— start of Information shown —

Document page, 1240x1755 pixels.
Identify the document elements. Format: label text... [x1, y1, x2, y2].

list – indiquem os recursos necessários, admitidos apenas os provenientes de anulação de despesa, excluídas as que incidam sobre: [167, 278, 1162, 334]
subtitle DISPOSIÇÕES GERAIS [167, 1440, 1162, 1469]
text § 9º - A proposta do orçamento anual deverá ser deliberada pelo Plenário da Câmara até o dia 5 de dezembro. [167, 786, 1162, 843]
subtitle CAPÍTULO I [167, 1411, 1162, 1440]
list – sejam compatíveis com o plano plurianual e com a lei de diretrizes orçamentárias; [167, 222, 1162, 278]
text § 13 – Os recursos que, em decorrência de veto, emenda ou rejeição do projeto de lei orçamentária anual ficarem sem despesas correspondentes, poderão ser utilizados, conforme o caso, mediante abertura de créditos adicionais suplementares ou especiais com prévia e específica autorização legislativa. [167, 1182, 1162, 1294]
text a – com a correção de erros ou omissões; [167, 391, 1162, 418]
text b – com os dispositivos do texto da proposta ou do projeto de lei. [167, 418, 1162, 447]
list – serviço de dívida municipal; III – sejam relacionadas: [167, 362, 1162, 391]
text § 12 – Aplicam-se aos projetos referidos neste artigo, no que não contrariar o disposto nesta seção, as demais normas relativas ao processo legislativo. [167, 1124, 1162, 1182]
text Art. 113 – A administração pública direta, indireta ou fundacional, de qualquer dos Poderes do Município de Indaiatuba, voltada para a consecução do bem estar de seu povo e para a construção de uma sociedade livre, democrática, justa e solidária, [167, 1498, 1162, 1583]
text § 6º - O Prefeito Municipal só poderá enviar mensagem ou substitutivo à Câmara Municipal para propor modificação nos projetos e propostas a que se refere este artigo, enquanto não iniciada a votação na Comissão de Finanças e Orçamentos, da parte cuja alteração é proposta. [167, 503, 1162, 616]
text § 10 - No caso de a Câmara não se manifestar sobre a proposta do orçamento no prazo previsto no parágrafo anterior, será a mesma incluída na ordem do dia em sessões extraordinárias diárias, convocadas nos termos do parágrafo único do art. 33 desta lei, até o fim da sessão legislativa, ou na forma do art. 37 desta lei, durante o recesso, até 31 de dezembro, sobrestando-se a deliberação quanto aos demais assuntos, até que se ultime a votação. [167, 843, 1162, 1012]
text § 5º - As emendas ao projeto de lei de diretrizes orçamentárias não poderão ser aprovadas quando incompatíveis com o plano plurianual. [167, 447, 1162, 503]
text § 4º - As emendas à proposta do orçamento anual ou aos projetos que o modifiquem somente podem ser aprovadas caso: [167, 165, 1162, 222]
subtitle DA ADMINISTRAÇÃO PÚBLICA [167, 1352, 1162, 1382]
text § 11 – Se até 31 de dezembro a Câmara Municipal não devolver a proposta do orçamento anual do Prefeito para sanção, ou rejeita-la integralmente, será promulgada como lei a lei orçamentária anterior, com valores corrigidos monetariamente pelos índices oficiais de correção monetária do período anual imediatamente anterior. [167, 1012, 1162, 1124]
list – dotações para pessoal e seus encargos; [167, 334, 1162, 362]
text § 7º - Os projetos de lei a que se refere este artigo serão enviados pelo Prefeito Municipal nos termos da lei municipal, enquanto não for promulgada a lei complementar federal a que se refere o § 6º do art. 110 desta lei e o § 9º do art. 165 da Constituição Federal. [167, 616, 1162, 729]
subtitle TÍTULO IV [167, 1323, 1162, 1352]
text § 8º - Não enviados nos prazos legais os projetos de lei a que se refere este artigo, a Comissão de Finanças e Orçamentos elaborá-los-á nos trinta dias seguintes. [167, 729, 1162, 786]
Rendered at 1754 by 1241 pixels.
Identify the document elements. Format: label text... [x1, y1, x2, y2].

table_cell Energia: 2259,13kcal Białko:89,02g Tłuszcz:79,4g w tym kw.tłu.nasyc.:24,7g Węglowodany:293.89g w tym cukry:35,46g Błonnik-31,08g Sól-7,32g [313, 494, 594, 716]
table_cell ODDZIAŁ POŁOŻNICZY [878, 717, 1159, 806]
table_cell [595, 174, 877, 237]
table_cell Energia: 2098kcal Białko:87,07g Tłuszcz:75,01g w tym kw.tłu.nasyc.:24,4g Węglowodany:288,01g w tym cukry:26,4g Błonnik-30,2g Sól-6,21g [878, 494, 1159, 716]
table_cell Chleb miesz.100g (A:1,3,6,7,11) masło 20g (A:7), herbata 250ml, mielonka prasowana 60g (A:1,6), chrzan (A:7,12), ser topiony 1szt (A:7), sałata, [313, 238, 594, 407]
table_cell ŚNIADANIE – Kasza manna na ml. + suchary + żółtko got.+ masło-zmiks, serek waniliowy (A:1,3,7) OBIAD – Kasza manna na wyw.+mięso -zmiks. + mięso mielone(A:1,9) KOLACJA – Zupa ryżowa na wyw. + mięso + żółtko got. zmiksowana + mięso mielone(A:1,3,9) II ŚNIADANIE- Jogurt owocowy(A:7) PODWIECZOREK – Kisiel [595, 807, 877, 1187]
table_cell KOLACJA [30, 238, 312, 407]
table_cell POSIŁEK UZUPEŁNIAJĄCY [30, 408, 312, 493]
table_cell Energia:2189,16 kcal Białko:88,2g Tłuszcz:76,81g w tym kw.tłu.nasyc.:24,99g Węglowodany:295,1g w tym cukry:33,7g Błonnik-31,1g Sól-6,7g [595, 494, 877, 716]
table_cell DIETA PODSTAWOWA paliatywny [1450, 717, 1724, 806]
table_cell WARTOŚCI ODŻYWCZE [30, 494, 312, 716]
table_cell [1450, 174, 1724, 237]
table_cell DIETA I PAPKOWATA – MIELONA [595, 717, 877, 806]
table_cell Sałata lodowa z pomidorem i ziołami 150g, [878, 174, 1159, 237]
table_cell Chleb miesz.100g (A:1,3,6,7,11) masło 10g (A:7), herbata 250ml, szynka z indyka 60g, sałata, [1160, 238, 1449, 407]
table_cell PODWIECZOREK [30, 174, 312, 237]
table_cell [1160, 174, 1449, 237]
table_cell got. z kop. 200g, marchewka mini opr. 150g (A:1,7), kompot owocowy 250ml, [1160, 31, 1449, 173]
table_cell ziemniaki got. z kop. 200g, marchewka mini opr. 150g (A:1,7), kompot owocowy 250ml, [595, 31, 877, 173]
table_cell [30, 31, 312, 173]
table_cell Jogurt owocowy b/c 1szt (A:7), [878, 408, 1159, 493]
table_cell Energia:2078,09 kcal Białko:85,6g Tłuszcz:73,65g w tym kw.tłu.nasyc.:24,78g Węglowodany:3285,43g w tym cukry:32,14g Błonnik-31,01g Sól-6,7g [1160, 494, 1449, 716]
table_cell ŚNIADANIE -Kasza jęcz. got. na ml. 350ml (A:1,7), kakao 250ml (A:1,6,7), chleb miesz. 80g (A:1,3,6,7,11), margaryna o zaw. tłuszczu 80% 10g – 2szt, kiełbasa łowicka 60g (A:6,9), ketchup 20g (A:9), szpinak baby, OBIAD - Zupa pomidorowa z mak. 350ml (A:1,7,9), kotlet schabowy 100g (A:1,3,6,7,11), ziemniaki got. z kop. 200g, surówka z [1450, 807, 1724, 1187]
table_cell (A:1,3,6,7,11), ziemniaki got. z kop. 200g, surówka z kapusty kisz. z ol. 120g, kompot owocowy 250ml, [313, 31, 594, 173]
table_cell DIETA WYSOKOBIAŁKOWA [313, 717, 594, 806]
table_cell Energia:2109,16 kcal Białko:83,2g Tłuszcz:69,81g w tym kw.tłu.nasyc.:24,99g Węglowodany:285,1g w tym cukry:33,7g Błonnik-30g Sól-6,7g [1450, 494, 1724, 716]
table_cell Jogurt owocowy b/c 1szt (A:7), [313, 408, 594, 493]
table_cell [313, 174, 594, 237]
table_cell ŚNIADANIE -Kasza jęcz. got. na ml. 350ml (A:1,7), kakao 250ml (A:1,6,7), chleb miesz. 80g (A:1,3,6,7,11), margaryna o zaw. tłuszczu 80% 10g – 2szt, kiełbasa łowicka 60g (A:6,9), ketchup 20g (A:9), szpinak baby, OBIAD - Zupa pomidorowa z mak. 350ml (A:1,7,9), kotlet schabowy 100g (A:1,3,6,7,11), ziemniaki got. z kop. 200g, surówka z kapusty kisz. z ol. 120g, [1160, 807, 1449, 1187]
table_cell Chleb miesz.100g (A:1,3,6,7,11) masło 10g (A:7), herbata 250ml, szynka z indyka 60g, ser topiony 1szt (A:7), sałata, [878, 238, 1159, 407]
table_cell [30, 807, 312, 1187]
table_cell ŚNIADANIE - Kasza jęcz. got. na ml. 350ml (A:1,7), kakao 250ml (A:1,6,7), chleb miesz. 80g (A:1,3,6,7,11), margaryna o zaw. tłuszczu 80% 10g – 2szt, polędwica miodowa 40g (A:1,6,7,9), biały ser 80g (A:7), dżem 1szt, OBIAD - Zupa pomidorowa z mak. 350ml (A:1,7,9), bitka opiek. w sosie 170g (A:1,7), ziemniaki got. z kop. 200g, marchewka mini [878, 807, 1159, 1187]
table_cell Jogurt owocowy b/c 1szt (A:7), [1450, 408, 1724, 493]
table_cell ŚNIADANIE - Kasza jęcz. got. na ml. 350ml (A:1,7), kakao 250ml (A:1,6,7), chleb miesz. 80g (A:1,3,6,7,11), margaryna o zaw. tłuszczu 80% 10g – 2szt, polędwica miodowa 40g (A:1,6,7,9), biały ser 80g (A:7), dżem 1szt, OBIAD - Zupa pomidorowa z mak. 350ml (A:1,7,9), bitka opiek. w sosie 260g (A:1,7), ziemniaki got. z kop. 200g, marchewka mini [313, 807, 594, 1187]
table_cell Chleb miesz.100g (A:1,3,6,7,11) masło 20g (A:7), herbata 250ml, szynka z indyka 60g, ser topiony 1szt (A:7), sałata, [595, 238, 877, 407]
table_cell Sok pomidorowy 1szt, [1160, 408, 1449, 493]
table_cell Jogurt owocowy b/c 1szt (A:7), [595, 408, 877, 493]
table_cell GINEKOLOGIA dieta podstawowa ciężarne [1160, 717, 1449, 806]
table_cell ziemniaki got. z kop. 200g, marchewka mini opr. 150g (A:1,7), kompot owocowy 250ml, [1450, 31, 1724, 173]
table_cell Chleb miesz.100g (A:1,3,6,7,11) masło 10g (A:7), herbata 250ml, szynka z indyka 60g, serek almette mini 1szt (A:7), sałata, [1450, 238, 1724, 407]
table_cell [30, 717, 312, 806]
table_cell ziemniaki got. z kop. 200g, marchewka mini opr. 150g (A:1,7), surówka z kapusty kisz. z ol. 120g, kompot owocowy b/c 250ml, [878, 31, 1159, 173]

— end of Information shown —

Requirements: Copy the record lines above exactly as they appear, from the line containing "table_cell Energia: 2259,13kcal" through the line containing "table_cell POSIŁEK UZUPEŁNIAJĄCY", both included.

Task result:
table_cell Energia: 2259,13kcal Białko:89,02g Tłuszcz:79,4g w tym kw.tłu.nasyc.:24,7g Węglowodany:293.89g w tym cukry:35,46g Błonnik-31,08g Sól-7,32g [313, 494, 594, 716]
table_cell ODDZIAŁ POŁOŻNICZY [878, 717, 1159, 806]
table_cell [595, 174, 877, 237]
table_cell Energia: 2098kcal Białko:87,07g Tłuszcz:75,01g w tym kw.tłu.nasyc.:24,4g Węglowodany:288,01g w tym cukry:26,4g Błonnik-30,2g Sól-6,21g [878, 494, 1159, 716]
table_cell Chleb miesz.100g (A:1,3,6,7,11) masło 20g (A:7), herbata 250ml, mielonka prasowana 60g (A:1,6), chrzan (A:7,12), ser topiony 1szt (A:7), sałata, [313, 238, 594, 407]
table_cell ŚNIADANIE – Kasza manna na ml. + suchary + żółtko got.+ masło-zmiks, serek waniliowy (A:1,3,7) OBIAD – Kasza manna na wyw.+mięso -zmiks. + mięso mielone(A:1,9) KOLACJA – Zupa ryżowa na wyw. + mięso + żółtko got. zmiksowana + mięso mielone(A:1,3,9) II ŚNIADANIE- Jogurt owocowy(A:7) PODWIECZOREK – Kisiel [595, 807, 877, 1187]
table_cell KOLACJA [30, 238, 312, 407]
table_cell POSIŁEK UZUPEŁNIAJĄCY [30, 408, 312, 493]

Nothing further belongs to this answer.